Shootings and slayings continue to plague Chicago, even after Mayor Rahm Emanuel and police Superintendent Garry McCarthy said they would restructure the city's long-standing CAPS program to better combat violence.
January started off violently, with 42 homicides -- the highest number for that month since 2002, police statistics show. But violence has waned some, with 54 homicides for 2013 as of Feb. 20, compared with 52 by that date last year.
The effort to remake CAPS may sound familiar to Chicagoans -- police and city officials have for years pushed and pulled back on the program, which some experts say has never proven to be effective at fighting crime.
When it was conceived, the CAPS program was to fight crime by partnering police officers with concerned residents. The idea was that residents would get to know their local beat facilitators and feel more comfortable reporting crime and working with police to secure vacant buildings, punish irresponsible landlords and push troublemakers off corners.
But in the nearly 20 years that it's been around, the project has proven a mixed bag, both praised and harshly criticized. Some have said CAPS helped bridge a gap between police officers and residents in some Chicago communities. Others say the program is ineffective and provides a forum for complaining, but little else.
"Nobody has been able to determine (CAPS') effectiveness," said Robert Lombardo, an associate professor of criminology and criminal justice at Loyola University who studied the program. "The research has been sketchy.
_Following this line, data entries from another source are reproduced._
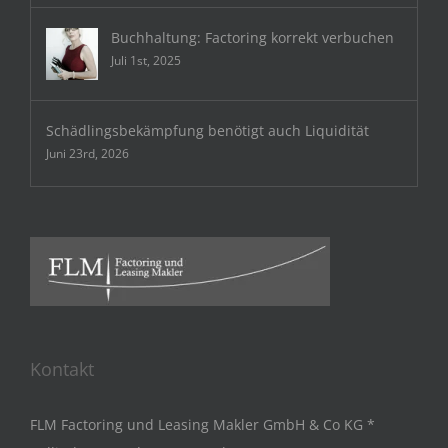
Buchhaltung: Factoring korrekt verbuchen
Juli 1st, 2025
Schädlingsbekämpfung benötigt auch Liquidität
Juni 23rd, 2026
Kontakt
FLM Factoring und Leasing Makler GmbH & Co KG *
"The broad question is 'Can CAPS reduce crime?' The school is still out on that," he said.
Throughout the tenure of CAPS, Chicago officials have touted it as a valuable part of crime-fighting strategy. But at times, while saying the program was of value, officials have shifted the focus away from the program and redirected funding.
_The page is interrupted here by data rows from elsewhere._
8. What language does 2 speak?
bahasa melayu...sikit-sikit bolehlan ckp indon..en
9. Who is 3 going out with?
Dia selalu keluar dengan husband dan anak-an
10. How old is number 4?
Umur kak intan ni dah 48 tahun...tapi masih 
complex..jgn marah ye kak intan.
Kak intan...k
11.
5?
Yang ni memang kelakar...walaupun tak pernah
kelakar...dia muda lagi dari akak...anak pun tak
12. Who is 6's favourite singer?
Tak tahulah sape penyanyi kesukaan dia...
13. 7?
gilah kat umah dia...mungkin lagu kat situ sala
In 2008, a time when homicides in Chicago were outpacing those in bigger cities like New York and Los Angeles, former Mayor Richard Daley slashed $1.5 million from the CAPS implementation office's $5 million budget. And in 2010, then police Superintendent Jody Weis took heat for reassigning some CAPS officers from administrative positions to street duty.
Most recently, McCarthy announced he is changing the way his office will run the program. Now police district commanders will be in charge of tailoring CAPS to fit their communities, McCarthy said. Until this year, the program was run from police headquarters.
"We realized over the years, the community engagement has waned," said police Chief of Patrol Joe Patterson, who helps oversee the program. "There has been a decrease in participation at beat meetings ... we're trying to reinvigorate CAPS and get more residents on board with us. With the community's help, we can reduce crime."
Along with allowing commanders to revamp the programs to their needs, authorities plan to change how they will evaluate whether the program is working. But just how those evaluations will work is still being developed, officials said.
"I wouldn't say accountability was lacking in the past," Patterson said. "It was managed in a different way."